On a recent Wednesday morning I woke up around 8:45, once the growing heat had stacked thick enough to wake me. Daughter was still sleeping, so I quietly got out of bed and went downstairs. Made coffee, puttered around in my backyard garden. I thought maybe we’d go to the beach later, but we’d definitely hit the farmers’ market first. A long, blank day stretched out before me. I pushed down the anxiety and made myself take a shower.

I’m not on vacation. I’m unemployed. 

There have been few incidents in my adult life that have shaken me so profoundly. In the hierarchy of Jen’s Stressful Life Events, unemployment hovers about a half-step below the birth of my daughter and the death of my friend Meg. I have been working since I was 14 – full-time during summers in high school, multiple jobs through college. I’ve been a secretary, a soup-seller, a bean-picker and a carpenter. I’ve hung stage lights, coordinated volunteers, led programs and finessed photocopiers. I’ve even been professionally gay. And now, I do nothing.

Well, that’s not entirely true. I scour the help-wanted advertisements in the paper and online. I obsessively check my bank balance and make spending plans for the dwindling funds. I bumped up my volunteer activities, and I spend hours every day filling out the endless forms Unemployment sends me. I try to fill what’s left of the day with hour-long activities – walking downtown to check my P.O. box: one hour; weeding and watering my garden: one hour; cooking dinner: one hour; watching a free movie from the library: one-and-a-half hours, bonus! – counting down the hours until bedtime and another series of hours begins. 

The last time I listened to NPR, several weeks ago, they reported the unemployment rate had reached 5.5%, the highest it had been for some time.
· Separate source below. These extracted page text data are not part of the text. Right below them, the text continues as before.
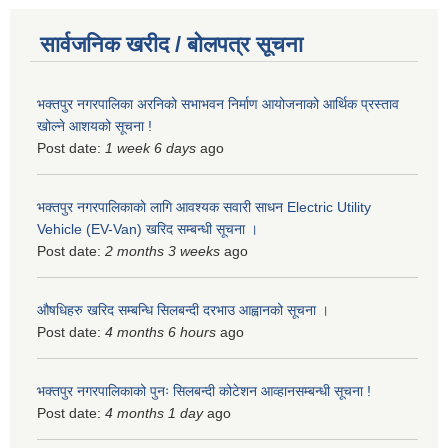
सार्वजनिक खरीद / बोलपत्र सूचना
भक्तपुर नगरपालिका अरनिको सभाभवन निर्माण आयोजनाको आर्थिक प्रस्ताव
खोल्ने आशयको सूचना !
Post date:
1 week 6 days
ago
भक्तपुर नगरपालिकाकाे लागि आवश्यक सवारी साधन Electric Utility
Vehicle (EV-Van) खरिद सम्बन्धी सूचना ।
Post date:
2 months 3 weeks
ago
औषधिहरु खरिद सम्बन्धि सिलबन्दी दरभाउ आह्वानको सूचना ।
Post date:
4 months 6 hours
ago
भक्तपुर नगरपालिकाको पुनः सिलबन्दी कोटेशन आव्हानसम्बन्धी सूचना !
Post date:
4 months 1 day
ago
It’s unpleasant to be the embodiment of that kind of statistic, so I turned the radio off and haven’t been able to turn it back on since. Like most of the 5.5%, my Big Gay Job fell victim to the worsening economy and the state’s budget constraints (which are a large-scale version of what’s happening in my household right now: priorities being reconsidered, belts tightened, expenses trimmed in places I can only hope won’t hurt too badly – We don’t really need Internet in the house, do we? And meat is bad for the environment anyway, so we’ll buy beans instead. A five-mile walk? Pshaw, think about the gas we’re saving!).

On one level, it’s wonderful to have so much time. I could have lost my job in, say, February, and been trapped in my apartment by freezing winds and waist-high snow. With all this time, I’ve been able to attend to my social life with a level of attention that had been impossible when I also had work and school lives. Daughter and I spend more time together than she could have wished for before, and a neighbor who also got the boot provides some company during the day. When people ask how I’m doing, I tell them there are worse things than being unemployed in Maine in the summer. My tanned arms seem to reassure them this is true. 
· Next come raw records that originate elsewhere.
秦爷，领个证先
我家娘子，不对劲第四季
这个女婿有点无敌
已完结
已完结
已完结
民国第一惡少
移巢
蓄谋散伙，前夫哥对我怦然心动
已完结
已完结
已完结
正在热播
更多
And it would be true, if not for the fact my employment helps me define who I am. The work I’ve done since I graduated from college has been deeply meaningful to me – social justice work that I believe is truly making a difference in the world. My work for the past two years has revolved around queer politics; I’ve been encased in a rainbow-hued bubble. I co-host a lesbian radio show, write a queer column for this fine publication, completed a writing project with queer youth, and had a professionally gay job. 
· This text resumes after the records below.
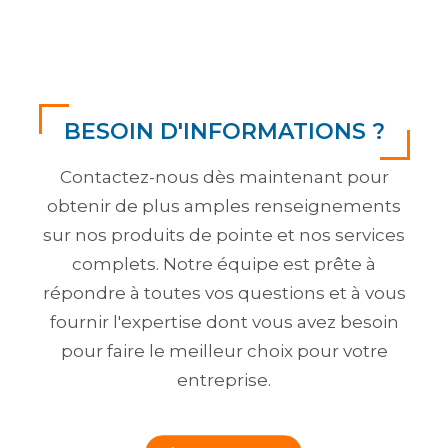
BESOIN D'INFORMATIONS ?
Contactez-nous dès maintenant pour
obtenir de plus amples renseignements
sur nos produits de pointe et nos services
complets. Notre équipe est prête à
répondre à toutes vos questions et à vous
fournir l'expertise dont vous avez besoin
pour faire le meilleur choix pour votre
entreprise.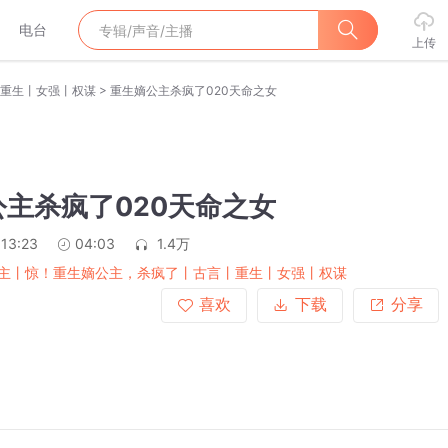
电台
上传
>
重生丨女强丨权谋
重生嫡公主杀疯了020天命之女
主杀疯了020天命之女
:13:23
04:03
1.4万
主丨惊！重生嫡公主，杀疯了丨古言丨重生丨女强丨权谋
喜欢
下载
分享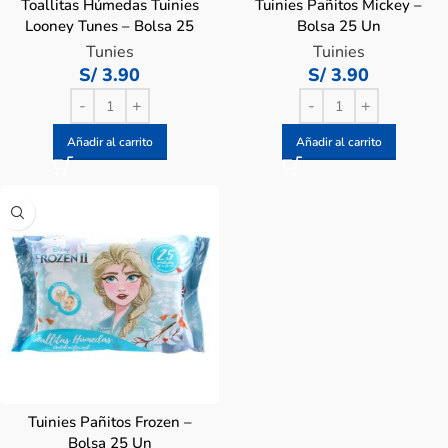
Toallitas Húmedas Tuinies
Tuinies Pañitos Mickey –
Looney Tunes – Bolsa 25
Bolsa 25 Un
UN
Tunies
Tuinies
S/
3.90
S/
3.90
Añadir al carrito
Añadir al carrito
Tuinies Pañitos Frozen –
Bolsa 25 Un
Now I interview for jobs and wonder if I should straighten out my resume. Then I doubt I would even want to work for an employer who preferred that I do so, but when I check my bank account, I start wondering again. I’ve managed to avoid having a just-for-the-bills job for more than 10 years, but that run may be over soon. 

I haven’t given up quite yet. There are still some options out there, and I’m forcing myself to be optimistic I’ll find something that’s both meaningful and well-paid. If not, you may hear my voice over the intercom saying that phrase so familiar to English majors nationwide: “Did you want fries with that?”

Jen Hodsdon is available to organize your queers. Her hair does not yet smell like fryolator grease, but she’ll keep you updated.